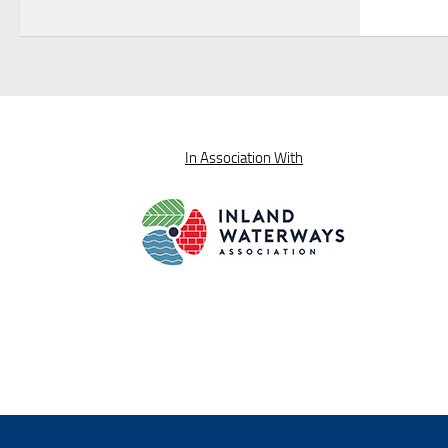
In Association With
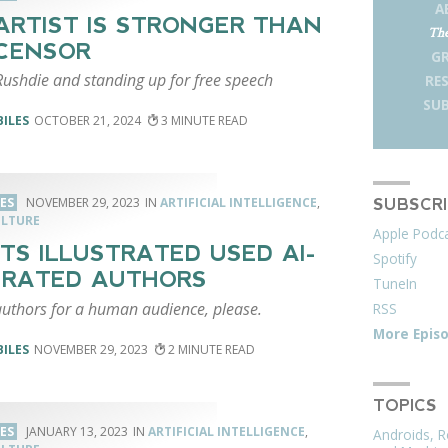
A
ARTIST IS STRONGER THAN
The
CENSOR
G
ushdie and standing up for free speech
RE
SUB
BILES
OCTOBER 21, 2024
3
LES
NOVEMBER 29, 2023
ARTIFICIAL INTELLIGENCE
,
SUBSCR
ULTURE
Apple Podc
TS ILLUSTRATED USED AI-
Spotify
ERATED AUTHORS
TuneIn
thors for a human audience, please.
RSS
More Epis
BILES
NOVEMBER 29, 2023
2
TOPICS
LES
JANUARY 13, 2023
ARTIFICIAL INTELLIGENCE
,
Androids, R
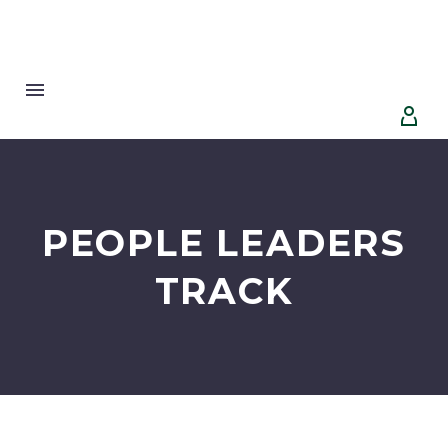


PEOPLE LEADERS
TRACK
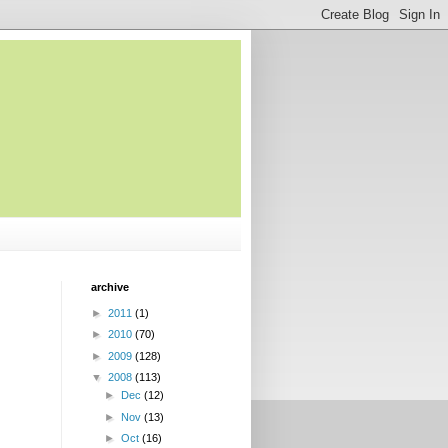
archive
►
2011
(1)
►
2010
(70)
►
2009
(128)
▼
2008
(113)
►
Dec
(12)
►
Nov
(13)
►
Oct
(16)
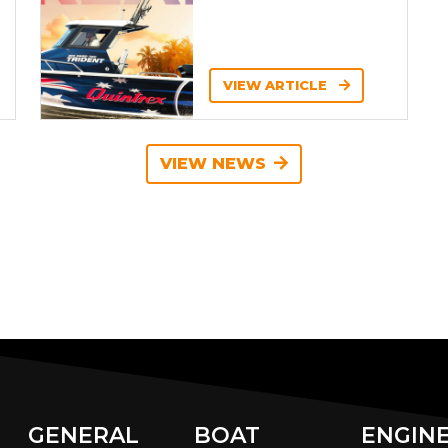
VIEW ARTICLE
VIEW NEWS
GENERAL
BOAT
ENGIN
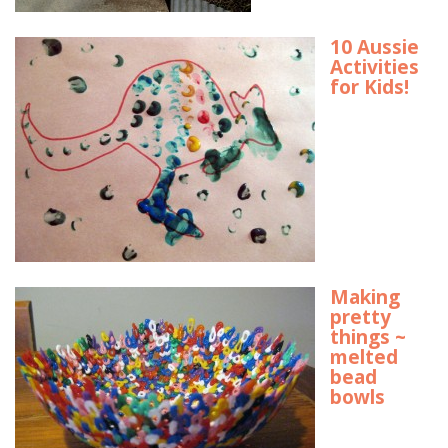
10 Aussie
Activities
for Kids!
Making
pretty
things ~
melted
bead
bowls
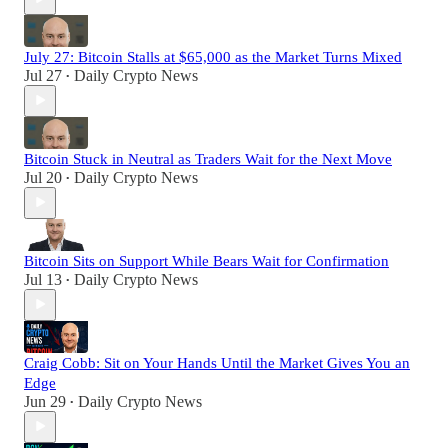
July 27: Bitcoin Stalls at $65,000 as the Market Turns Mixed
Jul 27
Daily Crypto News
•
Bitcoin Stuck in Neutral as Traders Wait for the Next Move
Jul 20
Daily Crypto News
•
Bitcoin Sits on Support While Bears Wait for Confirmation
Jul 13
Daily Crypto News
•
Craig Cobb: Sit on Your Hands Until the Market Gives You an
Edge
Jun 29
Daily Crypto News
•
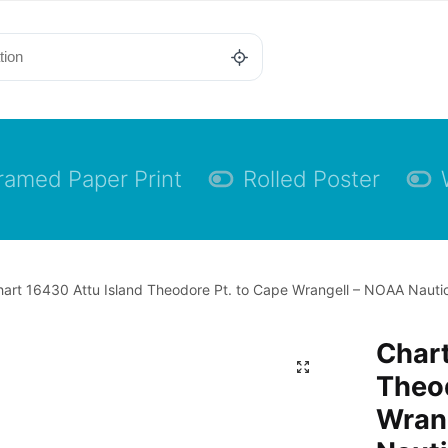
ramed Paper Print
Rolled Poster
art 16430 Attu Island Theodore Pt. to Cape Wrangell – NOAA Nautic
Chart
Theod
Wran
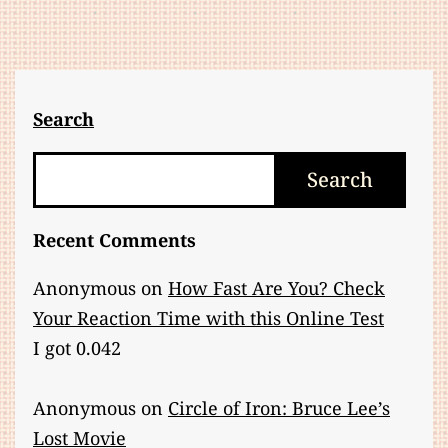
Perspective,
Not
an
Activity
Search
Search
Search
Recent Comments
Anonymous
on
How Fast Are You? Check
Your Reaction Time with this Online Test
I got 0.042
Anonymous
on
Circle of Iron: Bruce Lee’s
Lost Movie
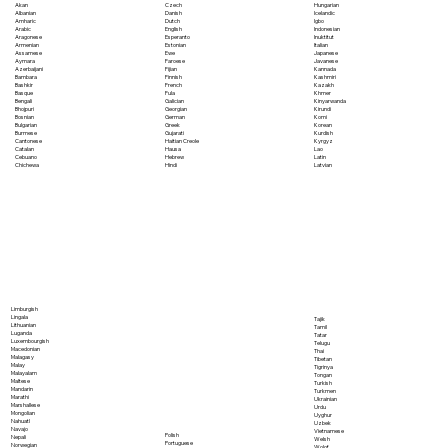
Akan
Czech
Hungarian
Albanian
Danish
Icelandic
Amharic
Dutch
Igbo
Arabic
English
Indonesian
Aragonese
Esperanto
Inuktitut
Armenian
Estonian
Italian
Assamese
Ewe
Japanese
Aymara
Faroese
Javanese
Azerbaijani
Fijian
Kannada
Bambara
Finnish
Kashmiri
Bashkir
French
Kazakh
Basque
Fula
Khmer
Bengali
Galician
Kinyarwanda
Bhojpuri
Georgian
Kirundi
Bosnian
German
Komi
Bulgarian
Greek
Korean
Burmese
Gujarati
Kurdish
Cantonese
Haitian Creole
Kyrgyz
Catalan
Hausa
Lao
Cebuano
Hebrew
Latin
Chichewa
Hindi
Latvian
Limburgish
Lingala
Tajik
Lithuanian
Tamil
Luganda
Tatar
Luxembourgish
Telugu
Macedonian
Thai
Malagasy
Tibetan
Malay
Tigrinya
Malayalam
Tongan
Maltese
Turkish
Mandarin
Turkmen
Marathi
Ukrainian
Marshallese
Urdu
Mongolian
Uyghur
Nahuatl
Uzbek
Navajo
Vietnamese
Polish
Nepali
Welsh
Portuguese
Norwegian
Wolof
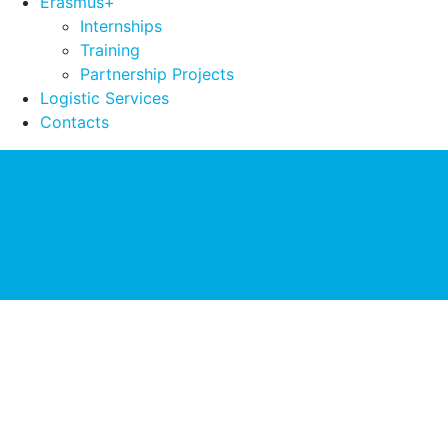
Erasmus+
Internships
Training
Partnership Projects
Logistic Services
Contacts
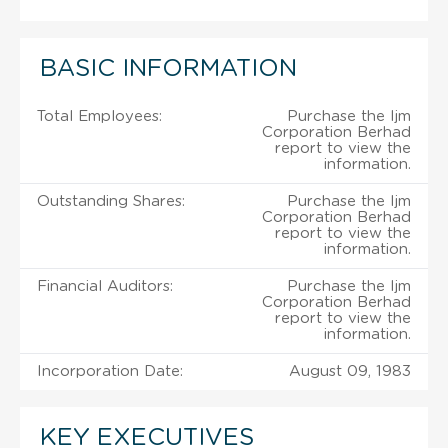
BASIC INFORMATION
Total Employees:
Purchase the Ijm
Corporation Berhad
report to view the
information.
Outstanding Shares:
Purchase the Ijm
Corporation Berhad
report to view the
information.
Financial Auditors:
Purchase the Ijm
Corporation Berhad
report to view the
information.
Incorporation Date:
August 09, 1983
KEY EXECUTIVES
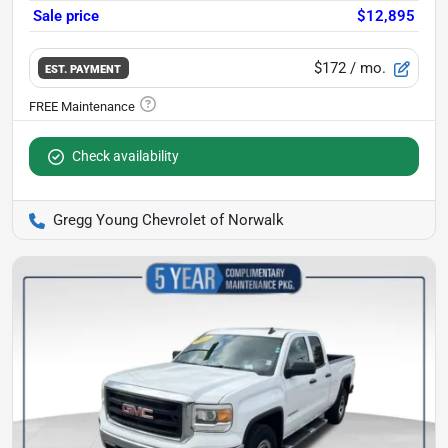
Sale price
$12,895
$172
/ mo.
EST. PAYMENT
Check availability
Gregg Young Chevrolet of Norwalk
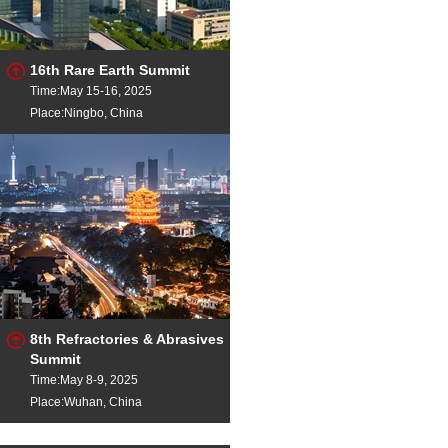
16th Rare Earth Summit
Time:May 15-16, 2025
Place:Ningbo, China
8th Refractories & Abrasives
Summit
Time:May 8-9, 2025
Place:Wuhan, China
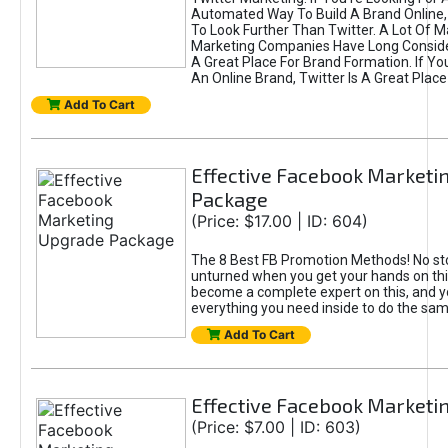
Automated Way To Build A Brand Online,
To Look Further Than Twitter. A Lot Of 
Marketing Companies Have Long Conside
A Great Place For Brand Formation. If Yo
An Online Brand, Twitter Is A Great Place
Add To Cart
Effective Facebook Marketi
Package
(Price: $17.00 | ID: 604)
The 8 Best FB Promotion Methods! No sto
unturned when you get your hands on this
become a complete expert on this, and yo
everything you need inside to do the sa
Add To Cart
Effective Facebook Marketi
(Price: $7.00 | ID: 603)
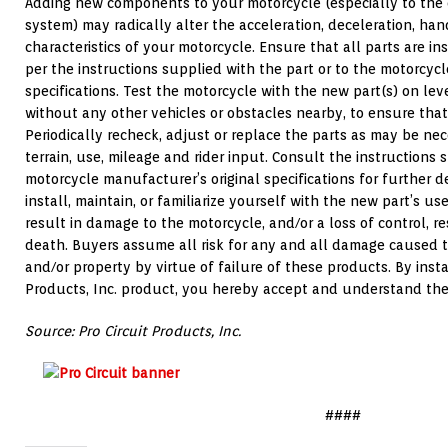
Adding new components to your motorcycle (especially to the 
system) may radically alter the acceleration, deceleration, ha
characteristics of your motorcycle. Ensure that all parts are i
per the instructions supplied with the part or to the motorcycl
specifications. Test the motorcycle with the new part(s) on lev
without any other vehicles or obstacles nearby, to ensure that 
Periodically recheck, adjust or replace the parts as may be n
terrain, use, mileage and rider input. Consult the instructions 
motorcycle manufacturer’s original specifications for further de
install, maintain, or familiarize yourself with the new part’s u
result in damage to the motorcycle, and/or a loss of control, res
death. Buyers assume all risk for any and all damage caused t
and/or property by virtue of failure of these products. By insta
Products, Inc. product, you hereby accept and understand the
Source: Pro Circuit Products, Inc.
####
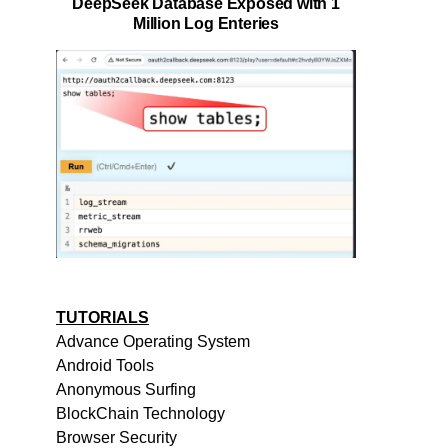
DeepSeek Database Exposed with 1
Million Log Enteries
TUTORIALS
Advance Operating System
Android Tools
Anonymous Surfing
BlockChain Technology
Browser Security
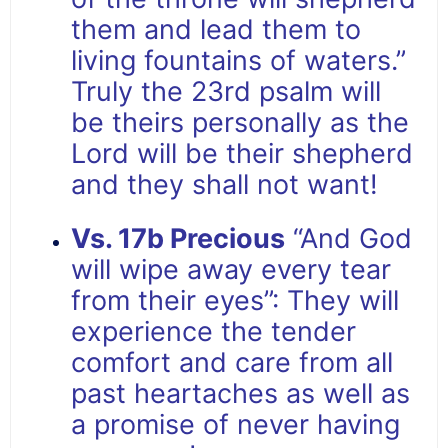
them and lead them to
living fountains of waters.”
Truly the 23rd psalm will
be theirs personally as the
Lord will be their shepherd
and they shall not want!
Vs. 17b Precious
“And God
will wipe away every tear
from their eyes”: They will
experience the tender
comfort and care from all
past heartaches as well as
a promise of never having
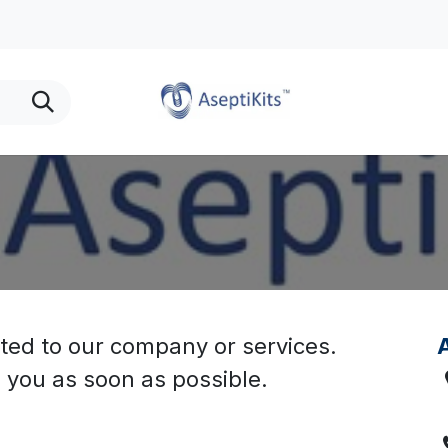
urTears Providers
Find a Rep
Purchase
Privacy
ted to our company or services.
A
o you as soon as possible.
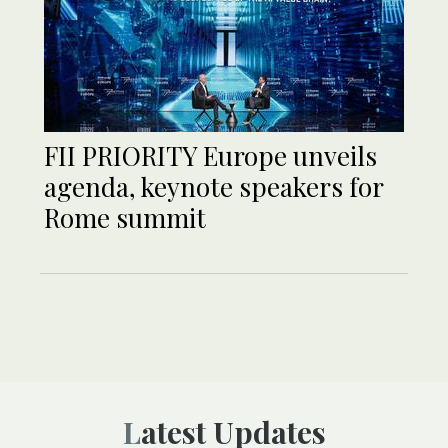
FII PRIORITY Europe unveils
agenda, keynote speakers for
Rome summit
Latest Updates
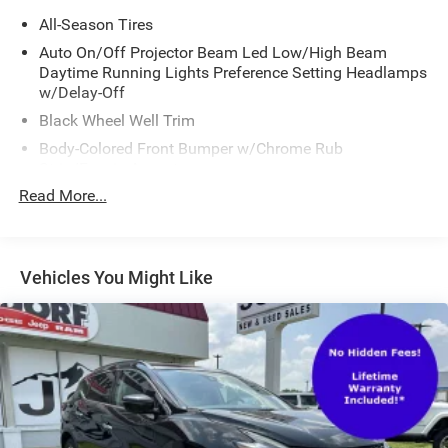
All-Season Tires
Auto On/Off Projector Beam Led Low/High Beam
Daytime Running Lights Preference Setting Headlamps
w/Delay-Off
Black Wheel Well Trim
Body-Colored Front Bumper w/Chrome Rub
Strip/Fascia Accent
Read More...
Body-Colored Power Heated Side Mirrors w/Driver Auto
Dimming, Power Folding and Turn Signal Indicator
Body-Colored Rear Bumper w/Black Rub Strip/Fascia
Accent and Chrome Bumper Insert
Vehicles You Might Like
Chrome Door Handles
Chrome Grille
Chrome Side Windows Trim and Black Front
Windshield Trim
Deep Tinted Glass
Fixed Rear Window w/Wiper, Heated Wiper Park and
Defroster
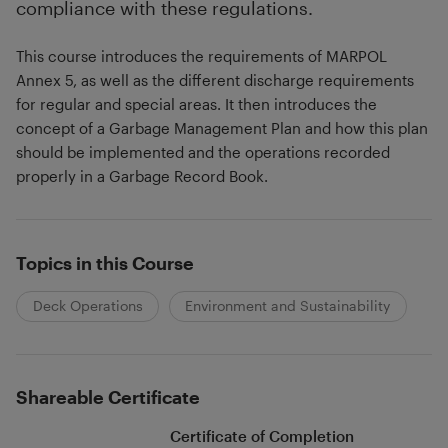
compliance with these regulations.
This course introduces the requirements of MARPOL
Annex 5, as well as the different discharge requirements
for regular and special areas. It then introduces the
concept of a Garbage Management Plan and how this plan
should be implemented and the operations recorded
properly in a Garbage Record Book.
Topics in this Course
Deck Operations
Environment and Sustainability
Shareable Certificate
Certificate of Completion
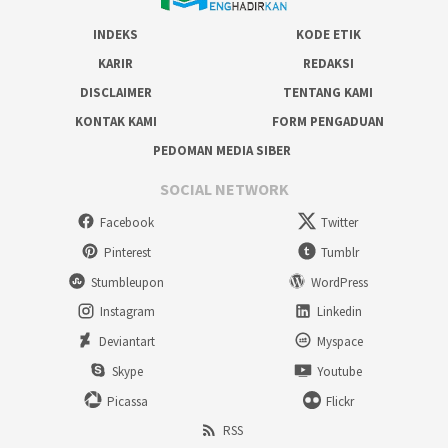
INDEKS
KODE ETIK
KARIR
REDAKSI
DISCLAIMER
TENTANG KAMI
KONTAK KAMI
FORM PENGADUAN
PEDOMAN MEDIA SIBER
SOCIAL NETWORK
Facebook
Twitter
Pinterest
Tumblr
Stumbleupon
WordPress
Instagram
Linkedin
Deviantart
Myspace
Skype
Youtube
Picassa
Flickr
RSS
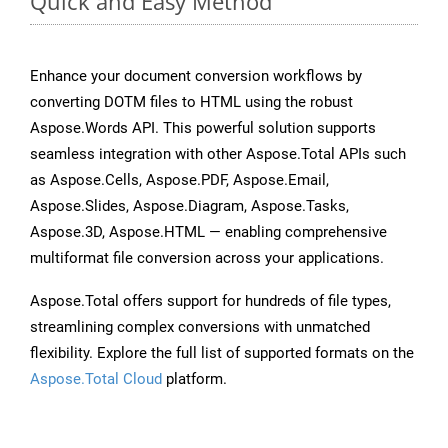
Quick and Easy Method
Enhance your document conversion workflows by
converting DOTM files to HTML using the robust
Aspose.Words API. This powerful solution supports
seamless integration with other Aspose.Total APIs such
as Aspose.Cells, Aspose.PDF, Aspose.Email,
Aspose.Slides, Aspose.Diagram, Aspose.Tasks,
Aspose.3D, Aspose.HTML — enabling comprehensive
multiformat file conversion across your applications.
Aspose.Total offers support for hundreds of file types,
streamlining complex conversions with unmatched
flexibility. Explore the full list of supported formats on the
Aspose.Total Cloud
platform.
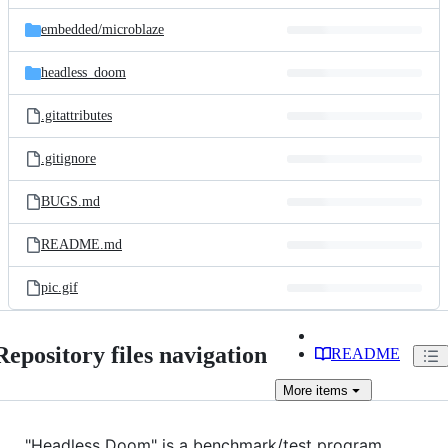
files
embedded/
microblaze
headless_doom
.gitattributes
.gitignore
BUGS.md
README.md
pic.gif
Repository files navigation
README
More
items
"Headless Doom" is a benchmark/test program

○ ○ ○ ○

» Activity
Nothing but an exact copy of the data, without its images, should make up your answer.

» Your solution
In Association With
A
ARTIST IS STRONGER THAN
The
CENSOR
G
ushdie and standing up for free speech
RE
SUB
BILES
OCTOBER 21, 2024
3
LES
NOVEMBER 29, 2023
ARTIFICIAL INTELLIGENCE
,
SUBSCR
ULTURE
Apple Podc
TS ILLUSTRATED USED AI-
Spotify
ERATED AUTHORS
TuneIn
thors for a human audience, please.
RSS
More Epis
BILES
NOVEMBER 29, 2023
2
TOPICS
LES
JANUARY 13, 2023
ARTIFICIAL INTELLIGENCE
,
Androids, R


PEOPLE LEADERS
TRACK
archive
►
2011
(1)
►
2010
(70)
►
2009
(128)
▼
2008
(113)
►
Dec
(12)
►
Nov
(13)
►
Oct
(16)
VIEW ARTICLE
VIEW NEWS
GENERAL
BOAT
ENGIN
10 Aussie
Activities
for Kids!
Making
pretty
things ~
melted
bead
bowls
July 27: Bitcoin Stalls at $65,000 as the Market Turns Mixed
Jul 27
Daily Crypto News
•
Bitcoin Stuck in Neutral as Traders Wait for the Next Move
Jul 20
Daily Crypto News
•
Bitcoin Sits on Support While Bears Wait for Confirmation
Jul 13
Daily Crypto News
•
Craig Cobb: Sit on Your Hands Until the Market Gives You an
Edge
Jun 29
Daily Crypto News
•
ramed Paper Print
Rolled Poster
art 16430 Attu Island Theodore Pt. to Cape Wrangell – NOAA Nautic
Chart
Theod
Wran
Perspective,
Not
an
Activity
Search
Search
Search
Recent Comments
Anonymous
on
How Fast Are You? Check
Your Reaction Time with this Online Test
I got 0.042
Anonymous
on
Circle of Iron: Bruce Lee’s
Lost Movie
Akan
Czech
Hungarian
Albanian
Danish
Icelandic
Amharic
Dutch
Igbo
Arabic
English
Indonesian
Aragonese
Esperanto
Inuktitut
Armenian
Estonian
Italian
Assamese
Ewe
Japanese
Aymara
Faroese
Javanese
Azerbaijani
Fijian
Kannada
Bambara
Finnish
Kashmiri
Bashkir
French
Kazakh
Basque
Fula
Khmer
Bengali
Galician
Kinyarwanda
Bhojpuri
Georgian
Kirundi
Bosnian
German
Komi
Bulgarian
Greek
Korean
Burmese
Gujarati
Kurdish
Cantonese
Haitian Creole
Kyrgyz
Catalan
Hausa
Lao
Cebuano
Hebrew
Latin
Chichewa
Hindi
Latvian
Limburgish
Lingala
Tajik
Lithuanian
Tamil
Luganda
Tatar
Luxembourgish
Telugu
Macedonian
Thai
Malagasy
Tibetan
Malay
Tigrinya
Malayalam
Tongan
Maltese
Turkish
Mandarin
Turkmen
Marathi
Ukrainian
Marshallese
Urdu
Mongolian
Uyghur
Nahuatl
Uzbek
Navajo
Vietnamese
Polish
Nepali
Welsh
Portuguese
Norwegian
Wolof
Erasmus+
Internships
Training
Partnership Projects
Logistic Services
Contacts
BASIC INFORMATION
Total Employees:
Purchase the Ijm
Corporation Berhad
report to view the
information.
Outstanding Shares:
Purchase the Ijm
Corporation Berhad
report to view the
information.
Financial Auditors:
Purchase the Ijm
Corporation Berhad
report to view the
information.
Incorporation Date:
August 09, 1983
KEY EXECUTIVES
Sale price
$12,895
$172
/ mo.
EST. PAYMENT
Check availability
Gregg Young Chevrolet of Norwalk
16th Rare Earth Summit
Time:May 15-16, 2025
Place:Ningbo, China
8th Refractories & Abrasives
Summit
Time:May 8-9, 2025
Place:Wuhan, China
Automated Way To Build A Brand Online,
To Look Further Than Twitter. A Lot Of 
Marketing Companies Have Long Conside
A Great Place For Brand Formation. If Yo
An Online Brand, Twitter Is A Great Place
Add To Cart
Effective Facebook Marketi
Package
(Price: $17.00 | ID: 604)
The 8 Best FB Promotion Methods! No sto
unturned when you get your hands on this
become a complete expert on this, and yo
everything you need inside to do the sa
Add To Cart
Effective Facebook Marketi
(Price: $7.00 | ID: 603)
Adding new components to your motorcycle (especially to the 
system) may radically alter the acceleration, deceleration, ha
characteristics of your motorcycle. Ensure that all parts are i
per the instructions supplied with the part or to the motorcycl
specifications. Test the motorcycle with the new part(s) on lev
without any other vehicles or obstacles nearby, to ensure that 
Periodically recheck, adjust or replace the parts as may be n
terrain, use, mileage and rider input. Consult the instructions 
motorcycle manufacturer’s original specifications for further de
install, maintain, or familiarize yourself with the new part’s u
result in damage to the motorcycle, and/or a loss of control, res
death. Buyers assume all risk for any and all damage caused t
and/or property by virtue of failure of these products. By insta
Products, Inc. product, you hereby accept and understand the
Source: Pro Circuit Products, Inc.
####
DeepSeek Database Exposed with 1
Million Log Enteries
TUTORIALS
Advance Operating System
Android Tools
Anonymous Surfing
BlockChain Technology
Browser Security
them and lead them to
living fountains of waters.”
Truly the 23rd psalm will
be theirs personally as the
Lord will be their shepherd
and they shall not want!
Vs. 17b Precious
“And God
will wipe away every tear
from their eyes”: They will
experience the tender
comfort and care from all
past heartaches as well as
a promise of never having
urTears Providers
Find a Rep
Purchase
Privacy
ted to our company or services.
A
o you as soon as possible.
FII PRIORITY Europe unveils
agenda, keynote speakers for
Rome summit
Latest Updates
All-Season Tires
Auto On/Off Projector Beam Led Low/High Beam
Daytime Running Lights Preference Setting Headlamps
w/Delay-Off
Black Wheel Well Trim
Body-Colored Front Bumper w/Chrome Rub
Strip/Fascia Accent
Read More...
Body-Colored Power Heated Side Mirrors w/Driver Auto
Dimming, Power Folding and Turn Signal Indicator
Body-Colored Rear Bumper w/Black Rub Strip/Fascia
Accent and Chrome Bumper Insert
Vehicles You Might Like
Chrome Door Handles
Chrome Grille
Chrome Side Windows Trim and Black Front
Windshield Trim
Deep Tinted Glass
Fixed Rear Window w/Wiper, Heated Wiper Park and
Defroster
compliance with these regulations.
This course introduces the requirements of MARPOL
Annex 5, as well as the different discharge requirements
for regular and special areas. It then introduces the
concept of a Garbage Management Plan and how this plan
should be implemented and the operations recorded
properly in a Garbage Record Book.
Topics in this Course
Deck Operations
Environment and Sustainability
Shareable Certificate
Certificate of Completion
INDEKS
KODE ETIK
KARIR
REDAKSI
DISCLAIMER
TENTANG KAMI
KONTAK KAMI
FORM PENGADUAN
PEDOMAN MEDIA SIBER
SOCIAL NETWORK
Facebook
Twitter
Pinterest
Tumblr
Stumbleupon
WordPress
Instagram
Linkedin
Deviantart
Myspace
Skype
Youtube
Picassa
Flickr
RSS
Quick and Easy Method
Enhance your document conversion workflows by
converting DOTM files to HTML using the robust
Aspose.Words API. This powerful solution supports
seamless integration with other Aspose.Total APIs such
as Aspose.Cells, Aspose.PDF, Aspose.Email,
Aspose.Slides, Aspose.Diagram, Aspose.Tasks,
Aspose.3D, Aspose.HTML — enabling comprehensive
multiformat file conversion across your applications.
Aspose.Total offers support for hundreds of file types,
streamlining complex conversions with unmatched
flexibility. Explore the full list of supported formats on the
Aspose.Total Cloud
platform.
files
embedded/
microblaze
headless_doom
.gitattributes
.gitignore
BUGS.md
README.md
pic.gif
Repository files navigation
README
More
items
"Headless Doom" is a benchmark/test program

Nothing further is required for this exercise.